Birleşen dava yönünden davacı vekili —- tarihli dava dilekçesinde özetle; Davalının müvekkili şirket aleyhine —-sayılı dosyası ile —– adet çeke dayalı kambiyo takibi yapıldığı, bu takibe karşı süresinde yapılan itiraz üzerine ——- sayılı ilamı ile takip konusu çekin ibrazı itibariyle sayal süre geçtikten sonra takibe konu edildiği, zamanaşımına uğradığı gerekçesiyle takibin iptal edildiği, davalı şirketin bu defa zamanaşımına uğramış ve kambiyo vasfını kaybetmiş çeki borcun sebebi olarak göstererek ———-sayılı dosyası ile müvekkili şirke aleyhine ilamsız icra takibi başlattığını, müvekkili şirketin iş yoğunluğu nedeniyle itiraz süresini kaçırdığını ve haksız takibin kesinleştiğini, takibe konu edilen çekin zamanaşımına uğradığı gibi müvekkili ile davalı arasında iş bu çek bedeline karşılık gelen hukuki ve ticari bir ilişkide bulunmadığını, müvekkili davalıdan herhangi bir mal veya hizmet almadığını, temel ilişki yokluğu nedeniyle müvekkili şirketin sebepsiz zenginleşme söz konusu olmadığını, bu nedenle müvekkili şirketin ——– Esas sayılı dosyadan davalı şirkete borcu olmadığının tespitine, takibin iptali ile zaman aşımına uğramış çekin iadesine, kötü niyetli davalının % 40’tan az olmamak üzere tazminatına mahkum edilmesine, yargılama giderleriyle ücreti vekaletin davalıdan tahsiline karar verilmesini talep etmiştir.
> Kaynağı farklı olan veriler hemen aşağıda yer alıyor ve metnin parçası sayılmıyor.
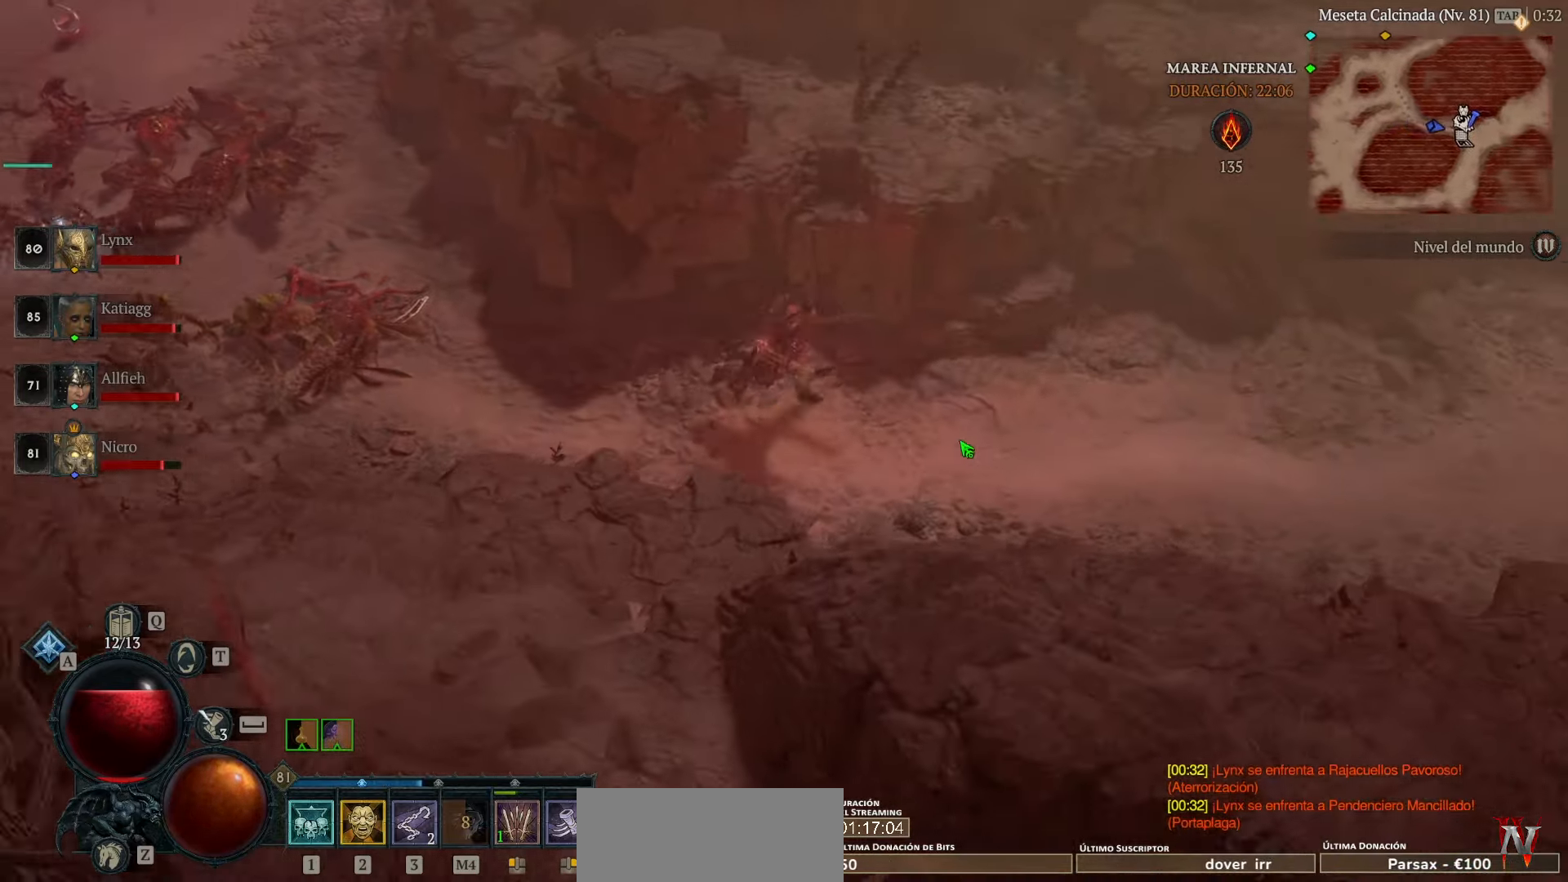
{"keys": [], "mouse": ["left"], "events": []}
Asıl dava yönünden davalı vekili ——– cevap dilekçesinde özetle; Taraflar arasında yapılan protokol ile bir işin birlikte yapılmasının kararlaştırıldığını, taraflar arasında yapılan protokol gereğince işin yapılması için gerekli malzemelerin müvekkili tarafından alınacağını, işin bitirilmesinin ardından elde edilen kar üzerinden taraflar arasında alacak-borç paylaşımı yapılarak ibralaşma sağlanacağını, davacının, davalı adına davaya konu faturalarda belirtilen demirleri alması üzerine davalı adına fatura düzenlendiğini, davacının protokolden doğan edimlerini yerine getirmeden ve işi bitirmeden işi bıraktığını, davacı tarafından üstlenilen işin yapılmadan yarım bırakılması nedeniyle davalının uğradığı zararlar ile ilgili talep haklarını saklı tuttukları protokolden doğan edimlerinin yerine getirmeyen davacının alacak talep ettiğini, davalı şirketin —– söz konusu fatura bedelleri toplamı olan rakama ilişkin ödemeyi toplam tutarı — müvekkilinin keşide ettiği çeklerle, toplam tutarı—–olan müvekkili şirketin cirosunu taşıyan çeklerle ödendiğini, davacının söz konusu çekleri başka ticari işlerinde kullanılmak üzere teminat olarak ——- ibraz ettiği, taraflar arasında başka bir ilişki olmaması nedeniyle çeklerle yapılan bu ödemelerin tamamen davaya konu faturalara ilişkin ödemeler olduğunu, sunulacak deliller ve ticari defterler üzerinde yapılacak incelemeler sonucu bu durumun ortaya çıkacağını belirterek davanın reddine karar verilmesini talep etmiştir.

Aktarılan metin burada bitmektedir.